Anyway. Bainbridge tells the story of the expedition in five short chapters, each in the voice and manner of a different member of the expedition, none of whom come home. And the device is interesting, in that you know things that the chapter’s author does not, and the insights of the particular author throw a new perspective on things you already know. But ultimately, it doesn’t work and it isn’t enough. For one thing, from what I’ve read since, there has been further revisionism at work — Scott was first viewed by chroniclers as a hero, a martyr. Then, and this is the framework within which Bainbridge is working, he was an ill-prepared, short-sighted, class-bound, stubborn product of his times. Since then, however, the pendulum has shifted in Scott’s favor again, and he is now seen as maybe not such an administrative disaster, but the victim of really unforeseeable bad luck and timing, hitting the Antarctic at a particularly terrible juncture.

What would have been very helpful would have been an afterword, or a foreword, that spelled out some of the main points of the expedition, its logic and organization. As written, the book assumes massive familiarity, and I must confess I had absolutely no idea why they were in the places they were: Cardiff, Madeira, South Trinidad Island; and where Scott was all this time, and what the hell they were all up to.
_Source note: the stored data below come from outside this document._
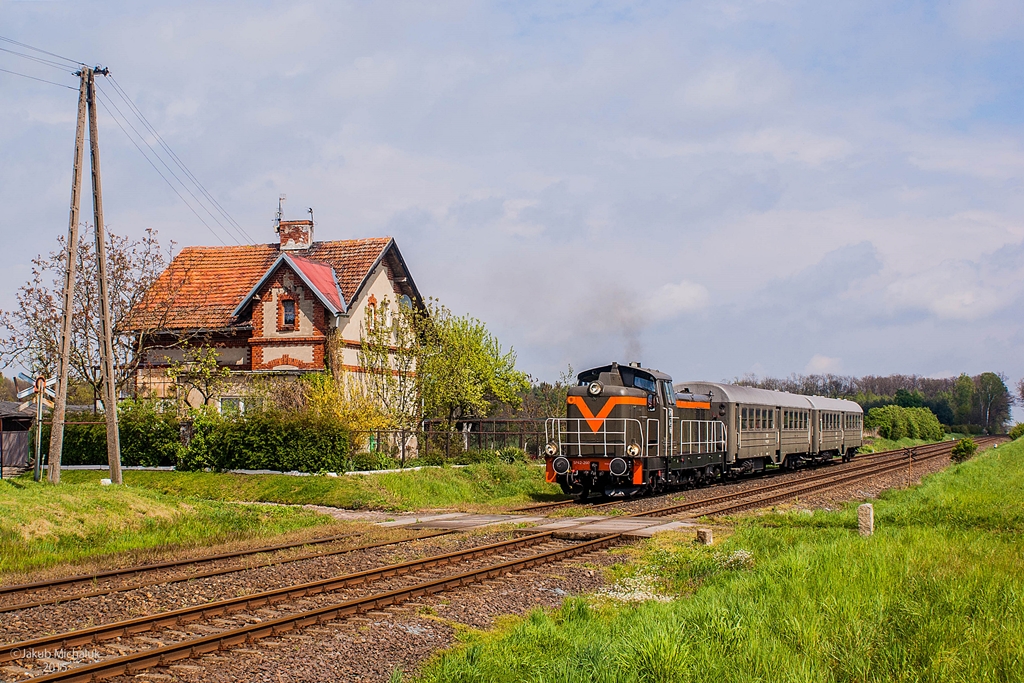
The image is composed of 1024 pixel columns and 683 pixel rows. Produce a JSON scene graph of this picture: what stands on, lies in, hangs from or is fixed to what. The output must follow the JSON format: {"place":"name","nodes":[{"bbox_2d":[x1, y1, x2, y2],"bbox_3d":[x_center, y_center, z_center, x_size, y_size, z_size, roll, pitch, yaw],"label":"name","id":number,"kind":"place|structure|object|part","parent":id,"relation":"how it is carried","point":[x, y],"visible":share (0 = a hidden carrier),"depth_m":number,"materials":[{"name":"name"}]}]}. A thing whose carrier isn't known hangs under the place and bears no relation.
{"place":"outdoors","nodes":[
{"label":"outdoors","id":0,"kind":"place"},
{"bbox_2d":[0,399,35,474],"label":"shed","id":1,"kind":"structure","parent":0,"point":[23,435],"materials":[{"name":"wood"}]},
{"bbox_2d":[118,211,426,441],"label":"house","id":2,"kind":"structure","parent":0,"point":[283,351],"materials":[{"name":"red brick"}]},
{"bbox_2d":[219,396,245,415],"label":"window","id":3,"kind":"structure","parent":2,"relation":"in","point":[223,405],"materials":[{"name":"white"}]},
{"bbox_2d":[281,298,296,327],"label":"window","id":4,"kind":"structure","parent":2,"relation":"in","point":[289,315],"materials":[{"name":"glass"}]},
{"bbox_2d":[276,212,314,252],"bbox_3d":[-6.549,-2.856,44.267,1.000,1.872,0.868,0,-2,3],"label":"chimney","id":5,"kind":"object","parent":2,"relation":"on","point":[309,231],"visible":0.8,"depth_m":43.99,"materials":[{"name":"brick"}]},
{"bbox_2d":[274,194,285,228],"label":"antenna","id":6,"kind":"object","parent":5,"relation":"attached to","point":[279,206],"visible":0.82,"depth_m":45.44,"materials":[{"name":"black metal"}]},
{"bbox_2d":[365,300,375,332],"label":"window","id":7,"kind":"structure","parent":2,"relation":"in","point":[371,303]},
{"bbox_2d":[379,298,388,327],"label":"window","id":8,"kind":"structure","parent":2,"relation":"in","point":[385,305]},
{"bbox_2d":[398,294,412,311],"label":"window","id":9,"kind":"structure","parent":2,"relation":"in","point":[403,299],"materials":[{"name":"blue glass"}]},
{"bbox_2d":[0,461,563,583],"label":"lawn","id":10,"kind":"structure","parent":0,"point":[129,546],"materials":[{"name":"green plant"}]},
{"bbox_2d":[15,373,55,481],"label":"signpost","id":11,"kind":"object","parent":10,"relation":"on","point":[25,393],"visible":0.9,"depth_m":29.19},
{"bbox_2d":[16,374,57,408],"bbox_3d":[-9.592,1.013,29.940,0.810,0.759,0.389,0,-2,-2],"label":"sign","id":12,"kind":"object","parent":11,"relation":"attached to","point":[25,393],"visible":0.76,"depth_m":29.89,"materials":[{"name":"white metal"}]},
{"bbox_2d":[47,65,88,482],"bbox_3d":[-8.813,-1.613,29.209,0.569,8.754,0.633,-1,-3,23],"label":"utility pole","id":13,"kind":"object","parent":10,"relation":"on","point":[71,295],"visible":0.99,"depth_m":29.09,"materials":[{"name":"brown wood"}]},
{"bbox_2d":[0,36,90,86],"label":"power line","id":14,"kind":"object","parent":13,"relation":"attached to","point":[7,50],"visible":0.97,"depth_m":28.72,"materials":[{"name":"black metal"}]},
{"bbox_2d":[84,64,121,486],"bbox_3d":[-8.287,-1.624,29.689,0.800,8.969,0.494,-1,-3,23],"label":"utility pole","id":15,"kind":"object","parent":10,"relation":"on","point":[113,413],"visible":0.99,"depth_m":29.56,"materials":[{"name":"brown wood"}]},
{"bbox_2d":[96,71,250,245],"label":"power line","id":16,"kind":"object","parent":15,"relation":"attached to","point":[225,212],"visible":0.9,"depth_m":33.23,"materials":[{"name":"metal"}]},
{"bbox_2d":[64,405,181,465],"bbox_3d":[-10.819,2.515,38.357,3.878,1.876,2.114,-1,-3,23],"label":"hedge","id":17,"kind":"object","parent":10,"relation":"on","point":[95,449],"visible":0.54,"depth_m":37.97,"materials":[{"name":"green plant"}]},
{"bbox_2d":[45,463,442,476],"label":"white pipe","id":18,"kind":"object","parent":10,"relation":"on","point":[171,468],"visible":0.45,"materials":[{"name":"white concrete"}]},
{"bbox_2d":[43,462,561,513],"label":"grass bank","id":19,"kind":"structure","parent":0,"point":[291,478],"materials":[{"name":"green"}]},
{"bbox_2d":[166,344,230,411],"bbox_3d":[-8.662,1.812,41.041,2.101,3.432,2.153,-1,-3,23],"label":"small tree","id":20,"kind":"object","parent":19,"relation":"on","point":[211,365],"visible":0.85,"depth_m":40.93,"materials":[{"name":"green plant"}]},
{"bbox_2d":[299,371,403,444],"bbox_3d":[-4.539,2.220,40.455,3.208,2.913,3.145,-1,-3,23],"label":"shrub","id":21,"kind":"object","parent":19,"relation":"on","point":[365,411],"visible":0.63,"depth_m":40.13,"materials":[{"name":"yellow plant"}]},
{"bbox_2d":[354,298,420,430],"bbox_3d":[-3.670,1.184,44.205,2.746,5.199,3.001,-1,-3,23],"label":"tree","id":22,"kind":"object","parent":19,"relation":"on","point":[377,355],"visible":0.84,"depth_m":44.02,"materials":[{"name":"green plant"}]},
{"bbox_2d":[361,418,547,464],"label":"fence","id":23,"kind":"object","parent":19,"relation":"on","point":[479,433],"visible":0.51,"depth_m":43.46,"materials":[{"name":"metal"}]},
{"bbox_2d":[416,303,525,430],"bbox_3d":[-1.800,1.427,47.531,4.391,5.494,4.448,-2,-3,44],"label":"tree","id":24,"kind":"object","parent":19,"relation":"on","point":[473,365],"visible":0.92,"depth_m":46.86,"materials":[{"name":"green plant"}]},
{"bbox_2d":[1,0,1023,402],"label":"sky","id":25,"kind":"structure","parent":0,"point":[357,226],"materials":[{"name":"blue"}]},
{"bbox_2d":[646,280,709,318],"label":"cloud","id":26,"kind":"structure","parent":0,"point":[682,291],"materials":[{"name":"white"}]},
{"bbox_2d":[408,439,1023,682],"label":"grass slope","id":27,"kind":"structure","parent":0,"point":[992,656],"materials":[{"name":"green plant"}]},
{"bbox_2d":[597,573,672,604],"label":"patch","id":28,"kind":"object","parent":27,"relation":"on","point":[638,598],"visible":0.29,"depth_m":12.75,"materials":[{"name":"white plant"}]},
{"bbox_2d":[696,527,712,544],"bbox_3d":[2.350,2.419,18.012,0.200,0.291,0.204,-2,-3,44],"label":"stone block","id":29,"kind":"structure","parent":27,"relation":"on","point":[700,532],"depth_m":17.91,"materials":[{"name":"stone"}]},
{"bbox_2d":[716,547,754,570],"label":"patch","id":30,"kind":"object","parent":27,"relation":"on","point":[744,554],"visible":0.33,"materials":[{"name":"white plant"}]},
{"bbox_2d":[857,503,873,536],"bbox_3d":[4.282,2.262,17.836,0.189,0.572,0.191,0,-2,10],"label":"stone post","id":31,"kind":"object","parent":27,"relation":"on","point":[864,508],"visible":0.83,"depth_m":17.76,"materials":[{"name":"stone"}]},
{"bbox_2d":[905,447,915,484],"bbox_3d":[9.505,3.079,35.372,0.260,1.221,0.177,0,-2,-6],"label":"post","id":32,"kind":"object","parent":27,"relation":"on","point":[910,462],"visible":0.98,"depth_m":35.34,"materials":[{"name":"brown metal"}]},
{"bbox_2d":[950,437,976,462],"bbox_3d":[13.303,3.232,43.408,0.899,0.842,1.001,-1,-3,23],"label":"shrub","id":33,"kind":"object","parent":27,"relation":"on","point":[962,451],"visible":0.89,"depth_m":43.23,"materials":[{"name":"green plant"}]},
{"bbox_2d":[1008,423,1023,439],"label":"shrub","id":34,"kind":"object","parent":27,"relation":"on","point":[1014,433],"visible":0.88,"depth_m":61.29,"materials":[{"name":"green plant"}]},
{"bbox_2d":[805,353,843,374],"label":"cloud","id":35,"kind":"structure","parent":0,"point":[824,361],"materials":[{"name":"white"}]},
{"label":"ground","id":36,"kind":"structure","parent":0},
{"bbox_2d":[1,224,181,408],"bbox_3d":[-12.656,0.087,44.864,5.673,7.640,5.573,0,-2,0],"label":"bare tree","id":37,"kind":"object","parent":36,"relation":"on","point":[37,327],"visible":0.78,"depth_m":44.52,"materials":[{"name":"brown plant"}]},
{"bbox_2d":[0,444,984,682],"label":"gravel bed","id":38,"kind":"object","parent":36,"relation":"on","point":[934,462],"visible":0.47,"depth_m":14.46,"materials":[{"name":"gravel"}]},
{"bbox_2d":[0,524,444,616],"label":"railway track","id":39,"kind":"structure","parent":38,"relation":"on","point":[53,584],"depth_m":16.51,"materials":[{"name":"metal"}]},
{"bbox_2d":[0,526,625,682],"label":"railway track","id":40,"kind":"object","parent":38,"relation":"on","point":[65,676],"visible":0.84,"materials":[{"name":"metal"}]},
{"bbox_2d":[354,510,696,536],"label":"crossing","id":41,"kind":"object","parent":38,"relation":"on","point":[431,518],"visible":0.66,"depth_m":22.96,"materials":[{"name":"grey concrete"}]},
{"bbox_2d":[515,439,998,528],"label":"railway track","id":42,"kind":"structure","parent":38,"relation":"on","point":[808,480],"depth_m":32.95,"materials":[{"name":"metal"}]},
{"bbox_2d":[548,361,728,500],"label":"locomotive","id":43,"kind":"object","parent":42,"relation":"on","point":[608,393],"visible":0.75,"depth_m":28.68,"materials":[{"name":"metal"}]},
{"bbox_2d":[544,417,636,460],"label":"railing","id":44,"kind":"object","parent":43,"relation":"attached to","point":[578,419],"visible":0.67,"depth_m":26.79,"materials":[{"name":"silver metal"}]},
{"bbox_2d":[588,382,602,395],"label":"headlight","id":45,"kind":"object","parent":43,"relation":"attached to","point":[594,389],"visible":0.96,"depth_m":27.00,"materials":[{"name":"silver"}]},
{"bbox_2d":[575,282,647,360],"label":"smoke","id":46,"kind":"object","parent":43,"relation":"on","point":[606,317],"visible":0.78,"materials":[{"name":"grey"}]},
{"label":"cab","id":47,"kind":"part","parent":43,"relation":"part of","materials":[{"name":"grey metal"}]},
{"bbox_2d":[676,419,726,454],"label":"railing","id":48,"kind":"object","parent":43,"relation":"attached to","point":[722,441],"visible":0.66,"depth_m":32.20,"materials":[{"name":"silver metal"}]},
{"bbox_2d":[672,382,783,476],"label":"train car","id":49,"kind":"object","parent":42,"relation":"on","point":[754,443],"visible":0.57,"depth_m":37.20,"materials":[{"name":"metal"}]},
{"bbox_2d":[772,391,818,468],"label":"train car","id":50,"kind":"object","parent":42,"relation":"on","point":[800,451],"visible":0.43,"depth_m":46.15,"materials":[{"name":"grey metal"}]},
{"bbox_2d":[809,395,862,463],"label":"passenger car","id":51,"kind":"object","parent":42,"relation":"on","point":[846,445],"visible":0.48,"depth_m":55.42,"materials":[{"name":"grey metal"}]},
{"bbox_2d":[737,372,1013,434],"label":"tree line","id":52,"kind":"object","parent":36,"relation":"on","point":[936,413],"visible":0.42,"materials":[{"name":"green plant"}]},
{"bbox_2d":[864,405,942,441],"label":"hedge","id":53,"kind":"object","parent":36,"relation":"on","point":[892,423],"visible":0.88,"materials":[{"name":"green plant"}]},
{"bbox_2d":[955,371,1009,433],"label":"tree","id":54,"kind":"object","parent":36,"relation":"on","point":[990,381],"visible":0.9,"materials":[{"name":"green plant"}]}
]}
Most mystifying of all, and I wish someone could shed some light on this: The book has a hand-drawn map of the expedition’s Antarctic leg for a frontispiece. The map is neatly marked with bone-chilling captions like “The ponies are shot.” “Evans dies.” interspersed with more normal designations like “Ross Island,” “The Great Ice Barrier,” and “Plateau.”  (Although even those, in their simplicity, give a sense of the stark vastness of the terrain.)  But the most interesting marking on the map of all is this “Fourth Form. Harrington House. 1915. Map drawn by Doreen Murphy. Sept. 1915.”

Who is Doreen Murphy? Why did she draw this map? Is it accurate?  And what does the little inset in the upper left of a pony with the notation “Pony Christopher donated by Merchant Taylor’s School, Crosby, Liverpool, 1910” mean? I found this more fascinating than anything in the text proper. Very macabre and unsettling: the neat school girl writing quietly demarcating death sites. Shame on Carroll & Graf Publishers (1991) for not in any way crediting or contextualizing this graphic.  (The publishers also did the book’s appearance something of a disservice by practically abolishing hyphenation, leading to some very weird line spacing and lots of trapped white space.)

Ultimately, the book led me back to the wonderful one-man play we saw two summers ago in New York: Tom Crean—Antarctic Explorer. Talk about evocative! This one-man show (http://www.tomcreanshow.com/) played in August heat and humidity, and I tell you, we were shivering, chilled to the bone as this man spun yarns that froze the heart, so narrow were the escapes, so grueling the conquests. Now there was a recreation of adventure and heroism and tragedy! Bainbridge’s pales in comparison. It was just too little, too small scoped, too narrowly focused.